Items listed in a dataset
◇ ◇ ◇ ◇

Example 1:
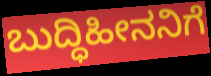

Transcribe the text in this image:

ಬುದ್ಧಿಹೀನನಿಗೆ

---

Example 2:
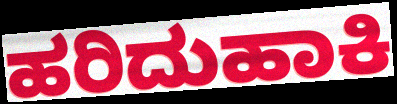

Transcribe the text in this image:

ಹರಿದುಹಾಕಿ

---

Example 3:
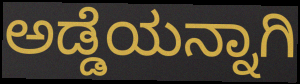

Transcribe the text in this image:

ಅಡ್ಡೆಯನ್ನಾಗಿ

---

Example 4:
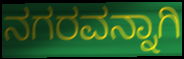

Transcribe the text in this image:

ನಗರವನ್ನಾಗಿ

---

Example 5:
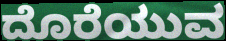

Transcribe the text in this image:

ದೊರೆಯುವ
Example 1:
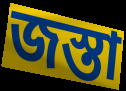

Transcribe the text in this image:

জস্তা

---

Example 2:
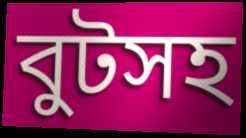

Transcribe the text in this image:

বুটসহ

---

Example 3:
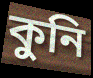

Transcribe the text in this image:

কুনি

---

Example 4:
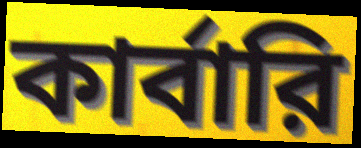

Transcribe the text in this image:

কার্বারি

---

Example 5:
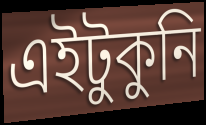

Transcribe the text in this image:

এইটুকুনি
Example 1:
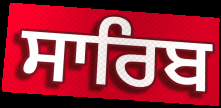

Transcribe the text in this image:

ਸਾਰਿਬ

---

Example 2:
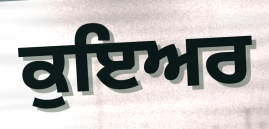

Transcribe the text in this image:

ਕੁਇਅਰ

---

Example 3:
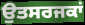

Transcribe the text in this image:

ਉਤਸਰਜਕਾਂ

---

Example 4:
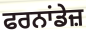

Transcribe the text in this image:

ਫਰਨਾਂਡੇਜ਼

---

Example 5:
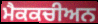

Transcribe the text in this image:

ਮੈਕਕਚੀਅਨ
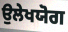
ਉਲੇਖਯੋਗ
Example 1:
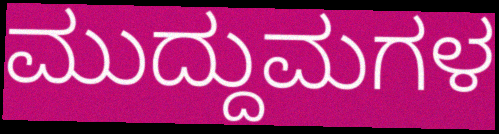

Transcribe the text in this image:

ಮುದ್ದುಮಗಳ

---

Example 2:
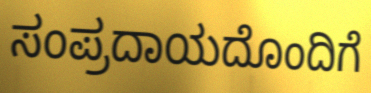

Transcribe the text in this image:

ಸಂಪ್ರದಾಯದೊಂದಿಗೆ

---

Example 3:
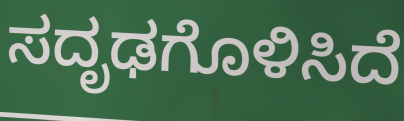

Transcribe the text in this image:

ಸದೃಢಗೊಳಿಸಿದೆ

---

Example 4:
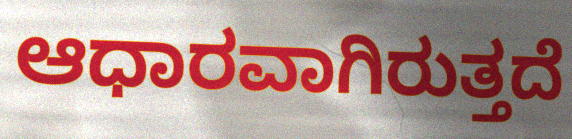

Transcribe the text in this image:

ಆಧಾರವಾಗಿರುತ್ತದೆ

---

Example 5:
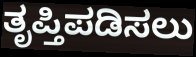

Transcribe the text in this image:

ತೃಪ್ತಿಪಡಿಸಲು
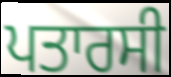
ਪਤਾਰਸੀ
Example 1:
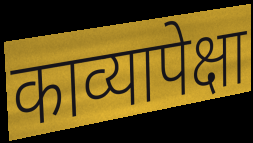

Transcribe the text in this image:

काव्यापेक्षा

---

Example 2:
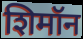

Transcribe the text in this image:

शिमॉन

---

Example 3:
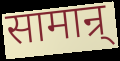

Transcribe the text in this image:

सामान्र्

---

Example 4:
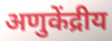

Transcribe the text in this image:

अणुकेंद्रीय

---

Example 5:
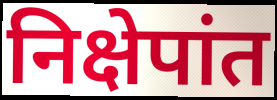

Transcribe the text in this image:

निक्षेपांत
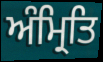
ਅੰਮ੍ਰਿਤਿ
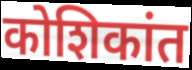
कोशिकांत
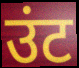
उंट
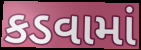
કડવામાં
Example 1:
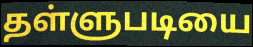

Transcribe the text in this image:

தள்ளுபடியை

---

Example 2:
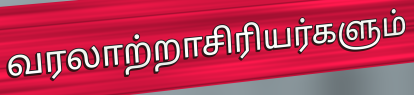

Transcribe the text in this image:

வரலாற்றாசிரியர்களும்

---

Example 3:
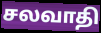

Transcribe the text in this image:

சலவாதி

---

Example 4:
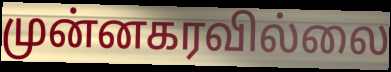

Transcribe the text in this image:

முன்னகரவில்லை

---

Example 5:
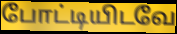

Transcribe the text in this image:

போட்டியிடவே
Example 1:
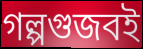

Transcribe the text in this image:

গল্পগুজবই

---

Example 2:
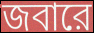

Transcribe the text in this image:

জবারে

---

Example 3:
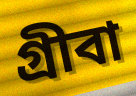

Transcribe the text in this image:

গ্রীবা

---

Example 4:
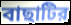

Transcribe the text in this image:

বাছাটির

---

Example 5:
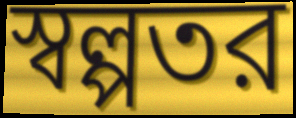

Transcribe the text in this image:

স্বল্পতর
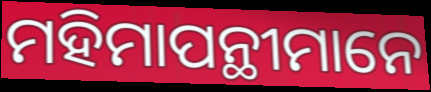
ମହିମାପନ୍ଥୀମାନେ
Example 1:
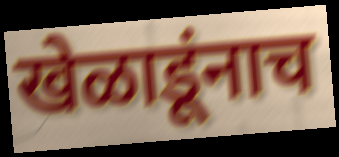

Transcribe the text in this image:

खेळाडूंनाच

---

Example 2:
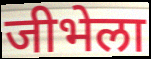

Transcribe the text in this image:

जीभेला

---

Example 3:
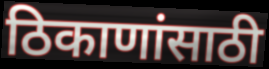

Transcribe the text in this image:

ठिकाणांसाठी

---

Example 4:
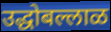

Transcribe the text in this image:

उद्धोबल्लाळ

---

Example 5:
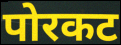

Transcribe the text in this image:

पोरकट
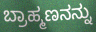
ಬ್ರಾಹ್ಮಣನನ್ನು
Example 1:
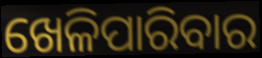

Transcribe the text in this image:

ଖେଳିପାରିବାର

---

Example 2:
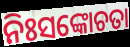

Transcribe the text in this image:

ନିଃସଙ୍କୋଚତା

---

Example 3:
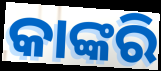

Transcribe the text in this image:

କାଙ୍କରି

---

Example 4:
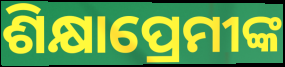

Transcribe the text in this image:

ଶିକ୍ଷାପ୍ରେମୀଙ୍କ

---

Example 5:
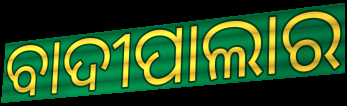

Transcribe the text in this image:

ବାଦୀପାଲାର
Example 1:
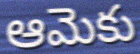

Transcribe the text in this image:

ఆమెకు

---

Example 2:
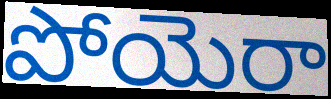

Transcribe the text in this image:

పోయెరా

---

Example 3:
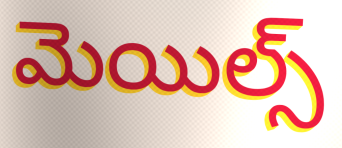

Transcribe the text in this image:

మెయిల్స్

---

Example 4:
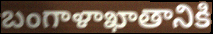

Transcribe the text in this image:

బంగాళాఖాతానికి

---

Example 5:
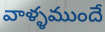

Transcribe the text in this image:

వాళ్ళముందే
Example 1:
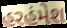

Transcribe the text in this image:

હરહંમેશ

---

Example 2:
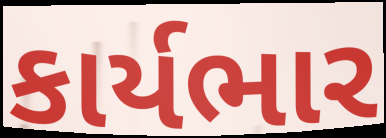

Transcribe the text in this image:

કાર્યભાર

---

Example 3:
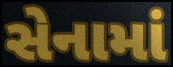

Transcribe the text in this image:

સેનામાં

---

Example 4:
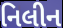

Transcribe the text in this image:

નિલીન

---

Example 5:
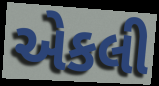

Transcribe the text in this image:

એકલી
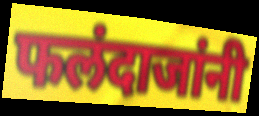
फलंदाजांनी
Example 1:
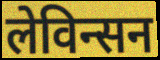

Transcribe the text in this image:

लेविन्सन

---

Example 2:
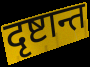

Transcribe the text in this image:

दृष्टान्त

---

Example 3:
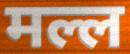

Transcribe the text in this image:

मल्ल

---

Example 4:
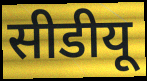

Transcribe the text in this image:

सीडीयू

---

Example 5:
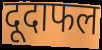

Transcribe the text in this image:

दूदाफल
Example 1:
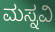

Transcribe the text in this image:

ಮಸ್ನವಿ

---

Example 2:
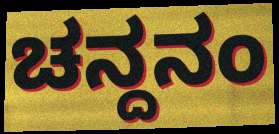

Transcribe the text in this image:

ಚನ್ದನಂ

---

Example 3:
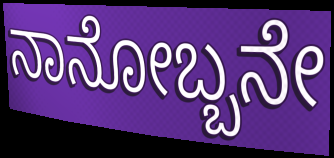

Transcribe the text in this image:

◇ ◇ ◇ ◇

## TASK REQUIREMENTS
What is needed here is an exact transcription of every record above, with images excluded.

## SOLUTION
Example 1:

Transcribe the text in this image:

ಬುದ್ಧಿಹೀನನಿಗೆ

---

Example 2:

Transcribe the text in this image:

ಹರಿದುಹಾಕಿ

---

Example 3:

Transcribe the text in this image:

ಅಡ್ಡೆಯನ್ನಾಗಿ

---

Example 4:

Transcribe the text in this image:

ನಗರವನ್ನಾಗಿ

---

Example 5:

Transcribe the text in this image:

ದೊರೆಯುವ
Example 1:

Transcribe the text in this image:

জস্তা

---

Example 2:

Transcribe the text in this image:

বুটসহ

---

Example 3:

Transcribe the text in this image:

কুনি

---

Example 4:

Transcribe the text in this image:

কার্বারি

---

Example 5:

Transcribe the text in this image:

এইটুকুনি
Example 1:

Transcribe the text in this image:

ਸਾਰਿਬ

---

Example 2:

Transcribe the text in this image:

ਕੁਇਅਰ

---

Example 3:

Transcribe the text in this image:

ਉਤਸਰਜਕਾਂ

---

Example 4:

Transcribe the text in this image:

ਫਰਨਾਂਡੇਜ਼

---

Example 5:

Transcribe the text in this image:

ਮੈਕਕਚੀਅਨ
ਉਲੇਖਯੋਗ
Example 1:

Transcribe the text in this image:

ಮುದ್ದುಮಗಳ

---

Example 2:

Transcribe the text in this image:

ಸಂಪ್ರದಾಯದೊಂದಿಗೆ

---

Example 3:

Transcribe the text in this image:

ಸದೃಢಗೊಳಿಸಿದೆ

---

Example 4:

Transcribe the text in this image:

ಆಧಾರವಾಗಿರುತ್ತದೆ

---

Example 5:

Transcribe the text in this image:

ತೃಪ್ತಿಪಡಿಸಲು
ਪਤਾਰਸੀ
Example 1:

Transcribe the text in this image:

काव्यापेक्षा

---

Example 2:

Transcribe the text in this image:

शिमॉन

---

Example 3:

Transcribe the text in this image:

सामान्र्

---

Example 4:

Transcribe the text in this image:

अणुकेंद्रीय

---

Example 5:

Transcribe the text in this image:

निक्षेपांत
ਅੰਮ੍ਰਿਤਿ
कोशिकांत
उंट
કડવામાં
Example 1:

Transcribe the text in this image:

தள்ளுபடியை

---

Example 2:

Transcribe the text in this image:

வரலாற்றாசிரியர்களும்

---

Example 3:

Transcribe the text in this image:

சலவாதி

---

Example 4:

Transcribe the text in this image:

முன்னகரவில்லை

---

Example 5:

Transcribe the text in this image:

போட்டியிடவே
Example 1:

Transcribe the text in this image:

গল্পগুজবই

---

Example 2:

Transcribe the text in this image:

জবারে

---

Example 3:

Transcribe the text in this image:

গ্রীবা

---

Example 4:

Transcribe the text in this image:

বাছাটির

---

Example 5:

Transcribe the text in this image:

স্বল্পতর
ମହିମାପନ୍ଥୀମାନେ
Example 1:

Transcribe the text in this image:

खेळाडूंनाच

---

Example 2:

Transcribe the text in this image:

जीभेला

---

Example 3:

Transcribe the text in this image:

ठिकाणांसाठी

---

Example 4:

Transcribe the text in this image:

उद्धोबल्लाळ

---

Example 5:

Transcribe the text in this image:

पोरकट
ಬ್ರಾಹ್ಮಣನನ್ನು
Example 1:

Transcribe the text in this image:

ଖେଳିପାରିବାର

---

Example 2:

Transcribe the text in this image:

ନିଃସଙ୍କୋଚତା

---

Example 3:

Transcribe the text in this image:

କାଙ୍କରି

---

Example 4:

Transcribe the text in this image:

ଶିକ୍ଷାପ୍ରେମୀଙ୍କ

---

Example 5:

Transcribe the text in this image:

ବାଦୀପାଲାର
Example 1:

Transcribe the text in this image:

ఆమెకు

---

Example 2:

Transcribe the text in this image:

పోయెరా

---

Example 3:

Transcribe the text in this image:

మెయిల్స్

---

Example 4:

Transcribe the text in this image:

బంగాళాఖాతానికి

---

Example 5:

Transcribe the text in this image:

వాళ్ళముందే
Example 1:

Transcribe the text in this image:

હરહંમેશ

---

Example 2:

Transcribe the text in this image:

કાર્યભાર

---

Example 3:

Transcribe the text in this image:

સેનામાં

---

Example 4:

Transcribe the text in this image:

નિલીન

---

Example 5:

Transcribe the text in this image:

એકલી
फलंदाजांनी
Example 1:

Transcribe the text in this image:

लेविन्सन

---

Example 2:

Transcribe the text in this image:

दृष्टान्त

---

Example 3:

Transcribe the text in this image:

मल्ल

---

Example 4:

Transcribe the text in this image:

सीडीयू

---

Example 5:

Transcribe the text in this image:

दूदाफल
Example 1:

Transcribe the text in this image:

ಮಸ್ನವಿ

---

Example 2:

Transcribe the text in this image:

ಚನ್ದನಂ

---

Example 3:

Transcribe the text in this image:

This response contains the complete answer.